(Collected data entries)
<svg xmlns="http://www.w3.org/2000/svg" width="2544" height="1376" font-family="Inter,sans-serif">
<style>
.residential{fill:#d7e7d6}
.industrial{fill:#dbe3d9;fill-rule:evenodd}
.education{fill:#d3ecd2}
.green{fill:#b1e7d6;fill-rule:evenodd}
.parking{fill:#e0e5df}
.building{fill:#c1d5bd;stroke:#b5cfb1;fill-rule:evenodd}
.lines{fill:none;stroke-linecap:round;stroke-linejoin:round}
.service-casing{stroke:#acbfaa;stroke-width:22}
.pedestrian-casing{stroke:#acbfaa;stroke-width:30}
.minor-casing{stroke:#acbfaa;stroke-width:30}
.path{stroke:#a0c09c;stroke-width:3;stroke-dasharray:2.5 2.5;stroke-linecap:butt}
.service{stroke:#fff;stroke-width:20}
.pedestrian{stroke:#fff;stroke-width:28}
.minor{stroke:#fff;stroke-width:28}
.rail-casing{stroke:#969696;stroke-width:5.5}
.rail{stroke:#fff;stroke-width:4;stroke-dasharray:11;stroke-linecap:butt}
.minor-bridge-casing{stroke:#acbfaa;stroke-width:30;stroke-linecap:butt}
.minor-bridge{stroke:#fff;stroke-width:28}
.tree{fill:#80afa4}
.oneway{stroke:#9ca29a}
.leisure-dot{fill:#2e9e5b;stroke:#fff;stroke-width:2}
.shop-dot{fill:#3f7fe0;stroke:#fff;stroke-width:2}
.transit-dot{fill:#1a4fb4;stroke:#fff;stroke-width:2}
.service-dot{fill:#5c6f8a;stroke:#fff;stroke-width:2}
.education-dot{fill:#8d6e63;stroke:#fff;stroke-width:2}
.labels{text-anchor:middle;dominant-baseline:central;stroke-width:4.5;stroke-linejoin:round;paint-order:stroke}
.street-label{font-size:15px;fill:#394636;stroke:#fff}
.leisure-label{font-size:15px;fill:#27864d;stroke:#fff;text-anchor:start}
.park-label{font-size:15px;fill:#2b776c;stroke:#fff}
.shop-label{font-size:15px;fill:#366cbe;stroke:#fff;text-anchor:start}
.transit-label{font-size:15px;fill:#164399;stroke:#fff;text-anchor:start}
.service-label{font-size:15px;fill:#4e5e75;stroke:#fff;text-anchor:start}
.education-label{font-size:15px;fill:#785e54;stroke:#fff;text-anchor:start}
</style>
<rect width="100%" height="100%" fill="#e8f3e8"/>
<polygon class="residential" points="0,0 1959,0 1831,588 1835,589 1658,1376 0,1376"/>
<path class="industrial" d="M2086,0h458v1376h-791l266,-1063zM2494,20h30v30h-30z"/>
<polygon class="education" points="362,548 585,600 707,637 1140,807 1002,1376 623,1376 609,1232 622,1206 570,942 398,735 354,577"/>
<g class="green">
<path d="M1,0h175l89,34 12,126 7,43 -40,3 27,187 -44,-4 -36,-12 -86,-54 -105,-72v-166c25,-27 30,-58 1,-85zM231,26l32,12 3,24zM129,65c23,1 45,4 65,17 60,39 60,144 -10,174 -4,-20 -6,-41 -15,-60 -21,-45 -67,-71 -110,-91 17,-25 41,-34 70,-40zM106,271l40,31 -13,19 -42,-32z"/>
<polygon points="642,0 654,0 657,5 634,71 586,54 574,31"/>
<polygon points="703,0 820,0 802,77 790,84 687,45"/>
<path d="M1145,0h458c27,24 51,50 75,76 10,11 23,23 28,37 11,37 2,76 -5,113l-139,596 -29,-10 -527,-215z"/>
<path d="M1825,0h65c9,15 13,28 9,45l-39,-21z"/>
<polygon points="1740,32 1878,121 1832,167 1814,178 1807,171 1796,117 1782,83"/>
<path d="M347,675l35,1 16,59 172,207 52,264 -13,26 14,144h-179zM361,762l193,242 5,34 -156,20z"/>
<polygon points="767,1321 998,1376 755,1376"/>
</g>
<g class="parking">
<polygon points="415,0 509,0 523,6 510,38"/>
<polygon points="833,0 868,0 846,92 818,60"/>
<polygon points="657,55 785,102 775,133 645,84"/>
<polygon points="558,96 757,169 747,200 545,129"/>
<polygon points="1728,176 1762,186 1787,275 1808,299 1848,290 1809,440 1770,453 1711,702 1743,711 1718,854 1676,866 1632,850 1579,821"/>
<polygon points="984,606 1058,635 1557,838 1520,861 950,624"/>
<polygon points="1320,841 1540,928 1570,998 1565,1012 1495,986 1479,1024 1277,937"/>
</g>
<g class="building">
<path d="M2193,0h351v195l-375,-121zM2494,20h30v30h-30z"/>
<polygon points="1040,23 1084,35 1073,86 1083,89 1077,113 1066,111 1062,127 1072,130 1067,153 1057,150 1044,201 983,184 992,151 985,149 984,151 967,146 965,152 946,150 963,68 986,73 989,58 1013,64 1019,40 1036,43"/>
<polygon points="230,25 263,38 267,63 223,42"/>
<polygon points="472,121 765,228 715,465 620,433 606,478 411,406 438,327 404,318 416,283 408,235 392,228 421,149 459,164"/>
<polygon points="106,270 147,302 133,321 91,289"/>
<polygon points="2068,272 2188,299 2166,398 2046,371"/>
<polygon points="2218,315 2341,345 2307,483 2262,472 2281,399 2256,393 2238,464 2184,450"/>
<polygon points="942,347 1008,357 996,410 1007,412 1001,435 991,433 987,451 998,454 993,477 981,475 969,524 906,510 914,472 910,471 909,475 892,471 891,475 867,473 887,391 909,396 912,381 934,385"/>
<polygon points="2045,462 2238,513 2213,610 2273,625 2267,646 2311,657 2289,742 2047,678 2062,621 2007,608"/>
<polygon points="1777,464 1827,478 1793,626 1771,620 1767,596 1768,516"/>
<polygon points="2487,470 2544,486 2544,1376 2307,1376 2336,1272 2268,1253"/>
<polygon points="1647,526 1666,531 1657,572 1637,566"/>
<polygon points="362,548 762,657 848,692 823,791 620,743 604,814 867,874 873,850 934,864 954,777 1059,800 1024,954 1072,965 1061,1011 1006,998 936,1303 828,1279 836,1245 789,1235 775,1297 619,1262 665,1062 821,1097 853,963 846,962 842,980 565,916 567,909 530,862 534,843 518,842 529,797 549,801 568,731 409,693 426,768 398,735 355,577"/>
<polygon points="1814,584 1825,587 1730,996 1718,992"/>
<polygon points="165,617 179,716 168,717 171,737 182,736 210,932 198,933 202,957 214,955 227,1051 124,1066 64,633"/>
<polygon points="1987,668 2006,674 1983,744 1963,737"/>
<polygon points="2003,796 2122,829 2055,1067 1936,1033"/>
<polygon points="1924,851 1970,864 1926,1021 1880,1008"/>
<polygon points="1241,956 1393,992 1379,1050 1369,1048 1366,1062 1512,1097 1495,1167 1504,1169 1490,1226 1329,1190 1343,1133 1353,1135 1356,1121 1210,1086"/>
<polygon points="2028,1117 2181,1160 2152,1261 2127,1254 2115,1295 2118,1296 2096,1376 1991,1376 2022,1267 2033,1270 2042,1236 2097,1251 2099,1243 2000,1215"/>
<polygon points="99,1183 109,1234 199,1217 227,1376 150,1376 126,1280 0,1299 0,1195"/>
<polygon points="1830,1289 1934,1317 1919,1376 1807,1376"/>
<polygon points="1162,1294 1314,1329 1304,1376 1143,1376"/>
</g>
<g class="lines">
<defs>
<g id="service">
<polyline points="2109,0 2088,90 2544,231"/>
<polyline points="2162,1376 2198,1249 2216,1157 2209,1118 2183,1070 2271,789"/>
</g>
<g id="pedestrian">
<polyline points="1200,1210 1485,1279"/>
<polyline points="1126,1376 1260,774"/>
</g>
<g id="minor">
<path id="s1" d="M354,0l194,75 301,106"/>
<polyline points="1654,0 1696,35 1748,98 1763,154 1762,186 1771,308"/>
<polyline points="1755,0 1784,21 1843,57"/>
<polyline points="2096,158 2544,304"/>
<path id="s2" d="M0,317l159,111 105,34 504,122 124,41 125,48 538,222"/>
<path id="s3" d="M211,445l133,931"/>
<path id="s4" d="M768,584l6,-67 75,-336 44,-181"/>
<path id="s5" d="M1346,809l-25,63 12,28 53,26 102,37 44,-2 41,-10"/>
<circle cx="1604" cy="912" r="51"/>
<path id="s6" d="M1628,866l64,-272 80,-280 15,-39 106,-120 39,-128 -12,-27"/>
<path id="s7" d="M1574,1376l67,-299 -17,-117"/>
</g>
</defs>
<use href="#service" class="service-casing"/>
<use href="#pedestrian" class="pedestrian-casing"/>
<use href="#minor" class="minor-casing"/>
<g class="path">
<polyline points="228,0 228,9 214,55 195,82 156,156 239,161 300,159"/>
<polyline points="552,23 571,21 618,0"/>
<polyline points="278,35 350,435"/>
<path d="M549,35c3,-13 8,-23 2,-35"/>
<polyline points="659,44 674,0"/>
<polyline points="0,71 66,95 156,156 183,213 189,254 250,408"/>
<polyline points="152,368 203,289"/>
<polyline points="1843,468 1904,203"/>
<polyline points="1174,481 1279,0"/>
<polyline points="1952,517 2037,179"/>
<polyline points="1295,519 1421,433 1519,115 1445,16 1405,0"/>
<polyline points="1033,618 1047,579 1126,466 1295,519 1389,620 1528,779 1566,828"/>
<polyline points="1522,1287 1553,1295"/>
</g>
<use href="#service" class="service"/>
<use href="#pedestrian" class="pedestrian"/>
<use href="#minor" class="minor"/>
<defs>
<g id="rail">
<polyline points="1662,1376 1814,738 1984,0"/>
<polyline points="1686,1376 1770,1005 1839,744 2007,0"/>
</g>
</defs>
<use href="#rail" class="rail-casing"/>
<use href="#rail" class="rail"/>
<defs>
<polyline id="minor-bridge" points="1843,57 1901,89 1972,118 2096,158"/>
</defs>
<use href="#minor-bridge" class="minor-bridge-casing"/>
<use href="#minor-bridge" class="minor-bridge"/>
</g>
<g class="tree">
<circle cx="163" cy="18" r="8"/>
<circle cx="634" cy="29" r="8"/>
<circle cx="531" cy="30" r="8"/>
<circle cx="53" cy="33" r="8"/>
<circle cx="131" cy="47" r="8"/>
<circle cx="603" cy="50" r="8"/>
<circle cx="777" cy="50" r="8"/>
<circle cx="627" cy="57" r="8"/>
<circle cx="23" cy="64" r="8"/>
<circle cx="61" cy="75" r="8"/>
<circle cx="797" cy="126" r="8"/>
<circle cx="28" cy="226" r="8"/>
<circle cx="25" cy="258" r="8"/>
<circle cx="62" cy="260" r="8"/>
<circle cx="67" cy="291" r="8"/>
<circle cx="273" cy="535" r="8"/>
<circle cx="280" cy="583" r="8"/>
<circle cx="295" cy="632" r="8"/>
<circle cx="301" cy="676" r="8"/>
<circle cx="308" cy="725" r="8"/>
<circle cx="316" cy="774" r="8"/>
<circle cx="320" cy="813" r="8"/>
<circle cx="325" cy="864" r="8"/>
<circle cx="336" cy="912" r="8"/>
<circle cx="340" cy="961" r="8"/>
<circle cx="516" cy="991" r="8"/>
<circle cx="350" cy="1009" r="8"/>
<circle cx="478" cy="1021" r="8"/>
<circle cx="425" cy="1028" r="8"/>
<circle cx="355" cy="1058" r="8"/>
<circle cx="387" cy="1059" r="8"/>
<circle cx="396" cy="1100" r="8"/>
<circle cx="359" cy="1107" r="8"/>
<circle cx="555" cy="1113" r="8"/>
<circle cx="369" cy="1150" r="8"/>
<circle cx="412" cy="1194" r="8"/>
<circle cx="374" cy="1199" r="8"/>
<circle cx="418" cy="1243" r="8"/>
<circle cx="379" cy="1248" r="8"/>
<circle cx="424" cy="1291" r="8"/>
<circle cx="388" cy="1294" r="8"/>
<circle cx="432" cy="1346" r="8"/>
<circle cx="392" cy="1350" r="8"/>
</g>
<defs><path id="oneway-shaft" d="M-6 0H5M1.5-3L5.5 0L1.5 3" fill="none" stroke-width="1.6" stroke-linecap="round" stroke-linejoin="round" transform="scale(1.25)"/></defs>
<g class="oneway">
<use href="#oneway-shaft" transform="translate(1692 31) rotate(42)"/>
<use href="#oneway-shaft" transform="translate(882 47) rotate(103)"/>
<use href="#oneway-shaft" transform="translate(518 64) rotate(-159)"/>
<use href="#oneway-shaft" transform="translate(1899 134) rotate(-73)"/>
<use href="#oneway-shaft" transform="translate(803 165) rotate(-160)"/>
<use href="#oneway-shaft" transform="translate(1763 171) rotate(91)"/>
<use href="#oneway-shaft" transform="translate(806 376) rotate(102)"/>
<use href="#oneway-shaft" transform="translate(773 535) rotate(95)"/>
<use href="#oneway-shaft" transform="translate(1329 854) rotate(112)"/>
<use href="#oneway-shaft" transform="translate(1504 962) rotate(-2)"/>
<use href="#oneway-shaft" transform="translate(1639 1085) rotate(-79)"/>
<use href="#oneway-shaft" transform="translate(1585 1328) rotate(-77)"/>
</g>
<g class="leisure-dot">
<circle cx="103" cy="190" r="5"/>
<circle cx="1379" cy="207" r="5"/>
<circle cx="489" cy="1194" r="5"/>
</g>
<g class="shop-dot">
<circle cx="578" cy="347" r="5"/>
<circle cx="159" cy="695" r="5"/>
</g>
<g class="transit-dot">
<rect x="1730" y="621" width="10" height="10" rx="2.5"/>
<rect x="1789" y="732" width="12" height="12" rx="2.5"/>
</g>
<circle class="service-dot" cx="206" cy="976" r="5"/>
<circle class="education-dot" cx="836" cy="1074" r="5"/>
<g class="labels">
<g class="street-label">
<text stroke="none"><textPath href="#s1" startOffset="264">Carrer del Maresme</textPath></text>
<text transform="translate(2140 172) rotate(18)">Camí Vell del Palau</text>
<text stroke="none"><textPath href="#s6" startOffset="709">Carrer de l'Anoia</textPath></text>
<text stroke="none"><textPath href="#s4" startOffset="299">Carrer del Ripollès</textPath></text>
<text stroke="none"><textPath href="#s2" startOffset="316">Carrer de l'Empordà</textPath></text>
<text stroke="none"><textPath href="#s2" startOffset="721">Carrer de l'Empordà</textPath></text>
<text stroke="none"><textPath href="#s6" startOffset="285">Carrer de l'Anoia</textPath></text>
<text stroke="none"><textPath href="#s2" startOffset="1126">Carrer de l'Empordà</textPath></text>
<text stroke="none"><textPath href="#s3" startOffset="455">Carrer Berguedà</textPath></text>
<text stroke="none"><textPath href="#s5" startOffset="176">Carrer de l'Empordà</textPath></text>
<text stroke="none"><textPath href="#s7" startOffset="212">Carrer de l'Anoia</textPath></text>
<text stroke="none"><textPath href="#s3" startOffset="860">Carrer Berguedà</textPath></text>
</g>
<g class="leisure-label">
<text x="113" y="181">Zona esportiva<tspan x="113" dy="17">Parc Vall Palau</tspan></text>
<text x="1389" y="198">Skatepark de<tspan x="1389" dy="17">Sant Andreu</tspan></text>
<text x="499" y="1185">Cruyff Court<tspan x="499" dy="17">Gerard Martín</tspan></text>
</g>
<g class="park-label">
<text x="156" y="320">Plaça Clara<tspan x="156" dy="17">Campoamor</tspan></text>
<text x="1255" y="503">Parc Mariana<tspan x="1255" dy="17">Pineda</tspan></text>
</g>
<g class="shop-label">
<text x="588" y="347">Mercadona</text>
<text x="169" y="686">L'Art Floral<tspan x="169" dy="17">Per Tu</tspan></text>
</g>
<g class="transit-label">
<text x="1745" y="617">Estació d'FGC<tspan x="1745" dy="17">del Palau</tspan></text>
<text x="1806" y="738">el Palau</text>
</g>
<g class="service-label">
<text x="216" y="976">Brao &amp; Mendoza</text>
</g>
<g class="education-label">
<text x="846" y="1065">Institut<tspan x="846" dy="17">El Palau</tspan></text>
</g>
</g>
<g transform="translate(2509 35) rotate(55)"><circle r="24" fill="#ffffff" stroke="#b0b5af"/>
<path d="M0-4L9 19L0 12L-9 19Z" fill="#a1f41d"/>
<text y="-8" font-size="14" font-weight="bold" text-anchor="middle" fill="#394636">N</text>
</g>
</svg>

Task requirements: For each line above that contains the word "rule", copy that line.

Exercise output:
.industrial{fill:#dbe3d9;fill-rule:evenodd}
.green{fill:#b1e7d6;fill-rule:evenodd}
.building{fill:#c1d5bd;stroke:#b5cfb1;fill-rule:evenodd}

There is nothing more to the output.